NEW YORK: Well-known writer and author Fatima Bhutto has described as “climate refugees” the 33 million people displaced in Pakistan, and made stirring call to the developed countries for help in dealing with the “horrors” left behind by the deadly flooding across the country.
‘The Global North can help the poor of the Global South by taking responsibility for the losses and damages of extreme weather fueled in part by the burning of fossil fuels,” she said in an op-ed published in the New York Times on Saturday.
“The impacts of decades of fossil fuel burning are already too severe, and apply too unevenly to the poor, for the Global North to deny culpability,” Ms. Bhutto said in her article, titled: What Is Owed to Pakistan, Now One-Third Underwater.

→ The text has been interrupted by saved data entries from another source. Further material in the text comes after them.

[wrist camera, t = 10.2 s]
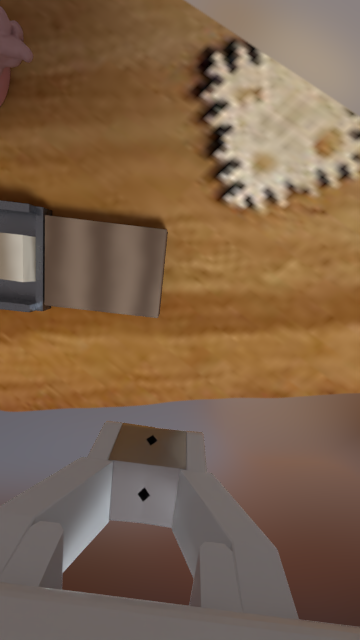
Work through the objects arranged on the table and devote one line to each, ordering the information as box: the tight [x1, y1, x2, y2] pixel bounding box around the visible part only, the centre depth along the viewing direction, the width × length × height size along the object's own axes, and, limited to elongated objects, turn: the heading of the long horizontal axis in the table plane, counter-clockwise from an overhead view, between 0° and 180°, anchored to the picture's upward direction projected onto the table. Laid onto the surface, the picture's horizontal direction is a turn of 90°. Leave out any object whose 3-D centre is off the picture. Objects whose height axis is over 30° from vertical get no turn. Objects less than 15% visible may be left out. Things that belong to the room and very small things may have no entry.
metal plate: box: [45, 215, 168, 318], centre depth 38 cm, size 16×12×3 cm
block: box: [0, 233, 36, 282], centre depth 36 cm, size 6×6×3 cm
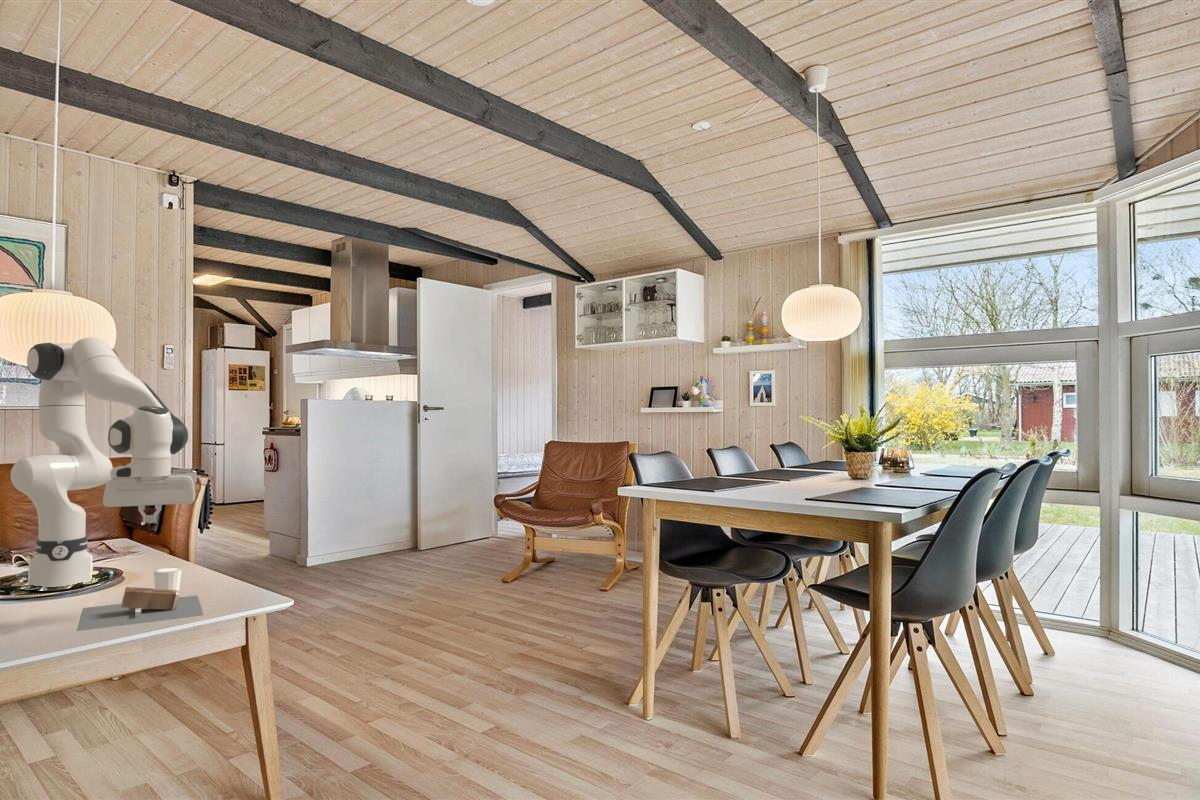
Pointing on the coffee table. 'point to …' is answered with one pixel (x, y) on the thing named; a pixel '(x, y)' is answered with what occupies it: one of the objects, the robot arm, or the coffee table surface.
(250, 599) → the coffee table surface
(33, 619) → the coffee table surface
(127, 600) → the walnut block
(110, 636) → the coffee table surface
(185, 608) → the slate mat
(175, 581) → the white cup
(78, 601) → the coffee table surface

After giving in detail the extent of damage caused by the raging waters, she wrote, “Climate change is very likely to have played a role in the extremely heavy rains, and it definitely played a role in the glacial melt. So you can call these people (displayed) climate refugees.
“Remember that phrase. Your country will have them, too,” she added.

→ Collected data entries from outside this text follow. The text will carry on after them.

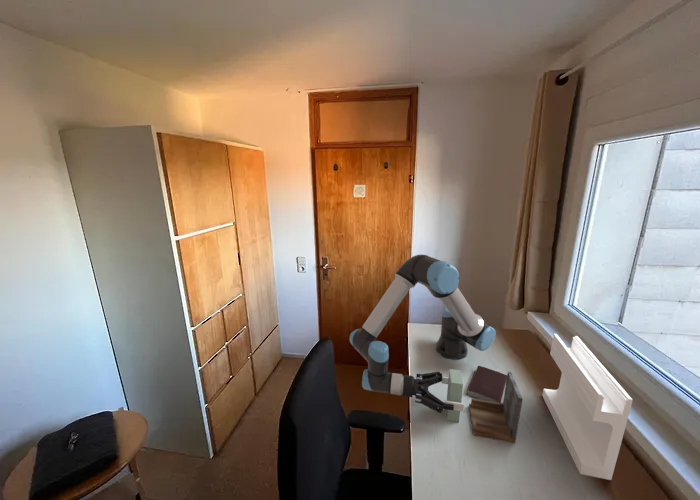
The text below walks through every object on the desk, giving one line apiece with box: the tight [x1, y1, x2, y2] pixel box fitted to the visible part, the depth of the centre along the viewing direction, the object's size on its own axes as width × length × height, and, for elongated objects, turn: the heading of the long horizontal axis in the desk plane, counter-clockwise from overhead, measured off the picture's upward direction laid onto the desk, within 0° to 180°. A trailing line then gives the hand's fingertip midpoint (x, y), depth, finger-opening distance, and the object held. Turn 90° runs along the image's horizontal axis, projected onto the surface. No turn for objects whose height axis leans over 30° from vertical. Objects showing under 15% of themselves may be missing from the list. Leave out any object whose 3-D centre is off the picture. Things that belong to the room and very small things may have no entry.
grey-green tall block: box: [445, 368, 464, 423], centre depth 116 cm, size 8×4×16 cm, turn 167°
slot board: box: [468, 371, 524, 444], centre depth 111 cm, size 14×13×18 cm
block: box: [542, 333, 634, 481], centre depth 107 cm, size 35×8×28 cm, turn 166°
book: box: [466, 365, 507, 403], centre depth 132 cm, size 12×19×3 cm, turn 146°
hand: (461, 394), depth 115 cm, fingers open, 13 cm apart
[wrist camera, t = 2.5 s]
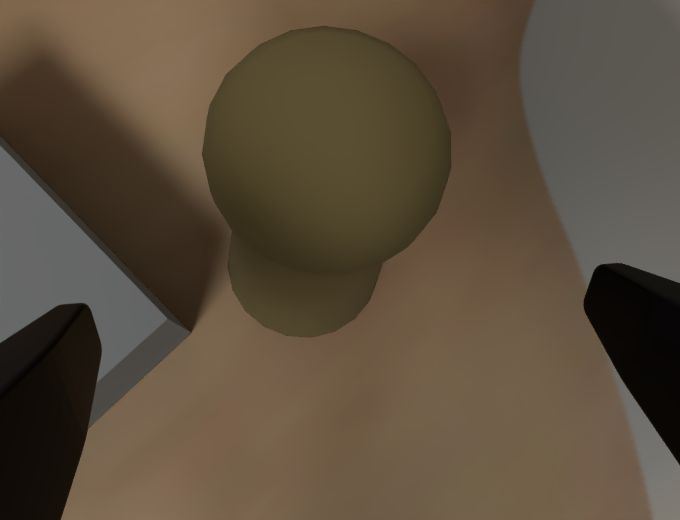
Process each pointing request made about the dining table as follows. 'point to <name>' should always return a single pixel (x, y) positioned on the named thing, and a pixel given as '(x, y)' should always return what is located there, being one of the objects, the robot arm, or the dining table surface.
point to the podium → (75, 282)
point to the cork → (322, 172)
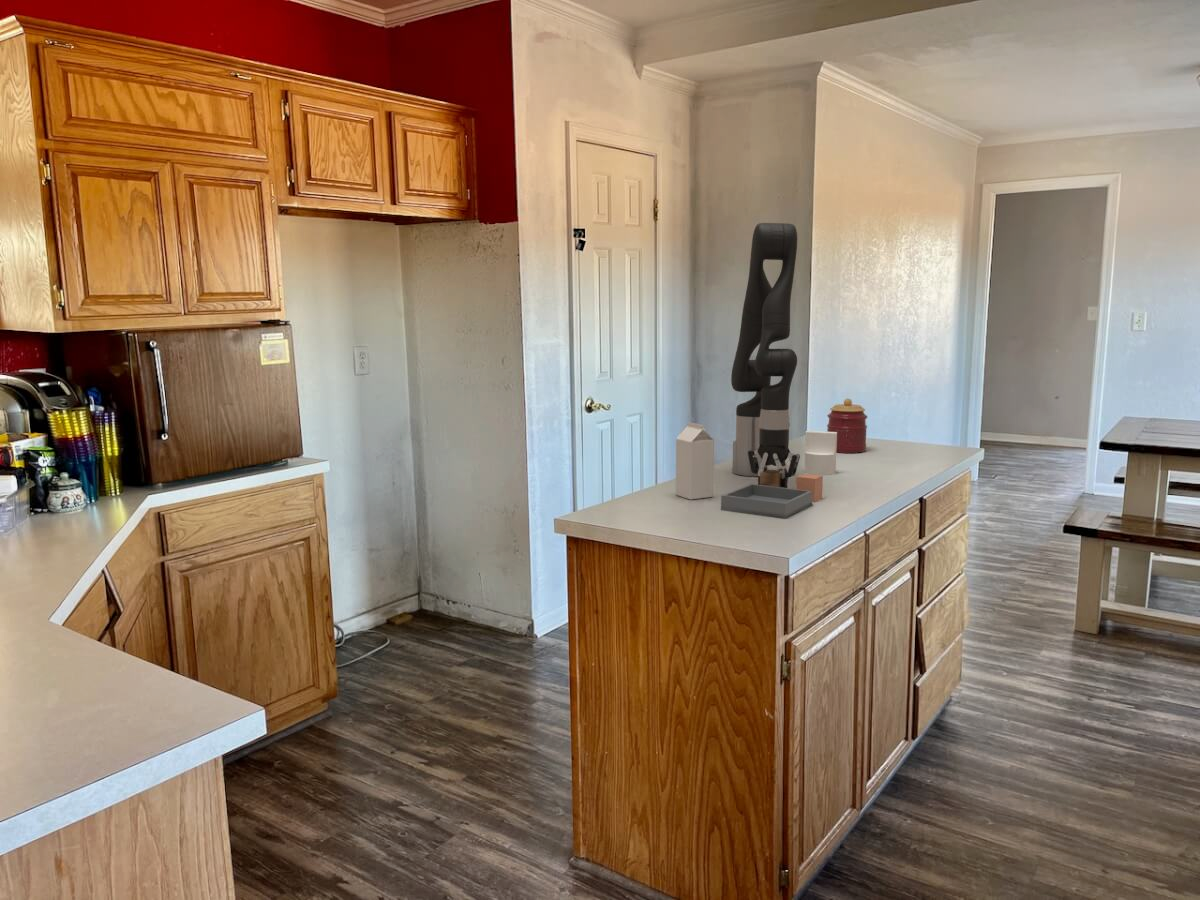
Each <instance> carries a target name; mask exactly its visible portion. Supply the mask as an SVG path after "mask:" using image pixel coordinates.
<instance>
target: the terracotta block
mask: <svg viewBox="0 0 1200 900" xmlns="http://www.w3.org/2000/svg"><path fill="white" fill-rule="evenodd" d="M823 477H824V475H813V474H807V473H802V474H801V475H797V476H796V484H795V486H796V487H795V489H798V490H807V491H813V498H812V503H816V502H818V501H820V500H822V499H823V485H824V484H823V481H824V478H823Z"/></svg>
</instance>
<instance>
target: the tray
mask: <svg viewBox="0 0 1200 900" xmlns="http://www.w3.org/2000/svg"><path fill="white" fill-rule="evenodd" d="M812 498H813V491H807V490H798V489H796V488H789V487H788V488H782V487H773V486H765V485H758V484H756V483H750V484H747V485H744V486H742V487H740V488H737V489H734V490H731V491H729V492H725V493H724V494H722V495H720V510H721V511H722V510H723V511H728V512H729V511H730V512H736V513H743V514H750V515H757V516H766V517H773V518H779V519H788V518H789V517H791V516H794V515H795V514H797V513H799V512H801V511H804V510H805V509H808V508H809V507H811V506H813V502H812Z"/></svg>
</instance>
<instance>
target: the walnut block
mask: <svg viewBox="0 0 1200 900" xmlns="http://www.w3.org/2000/svg"><path fill="white" fill-rule="evenodd" d="M780 479H781V476H780V473H779V471H778V469H776V470H774V469H767V470H766V471H764V472H760V485H765V486H773V487H780Z"/></svg>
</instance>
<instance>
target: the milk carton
mask: <svg viewBox="0 0 1200 900" xmlns="http://www.w3.org/2000/svg"><path fill="white" fill-rule="evenodd" d="M686 424H687V425H686V427H685V428H684V429H683V430H682V431H681V432H680V433H679V434H678V435H677V437H676V438H675V495H676V496H679V497H683V498H685V499H688V500H697V499H703V498H704V499H706V498H713V497H714V483H715V482H714V481H715V479H714V474H715V473H714V469H715V468H714V467H715V439H714V438H713V437H712V436H711V435H710V434H709V433H708V431H707V430H706V429H705V428H704V425H703V424H699V423H693V422H689V421H687V422H686Z"/></svg>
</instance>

Pointing out that the worst hit Sindh suffers in extremis, Bhutto said that the province does not appear to have any disaster preparedness, or any plans in place to reinforce water infrastructure or the barely functioning sewage system.
“Today’s superflood may well prove to be worse — at one point in Sindh Province, rainfall was 508 percent above average”.
But, she said, the lack of attention on Pakistan is “heartbreaking”, as too few major international cultural figures are speaking up in this moment of crisis.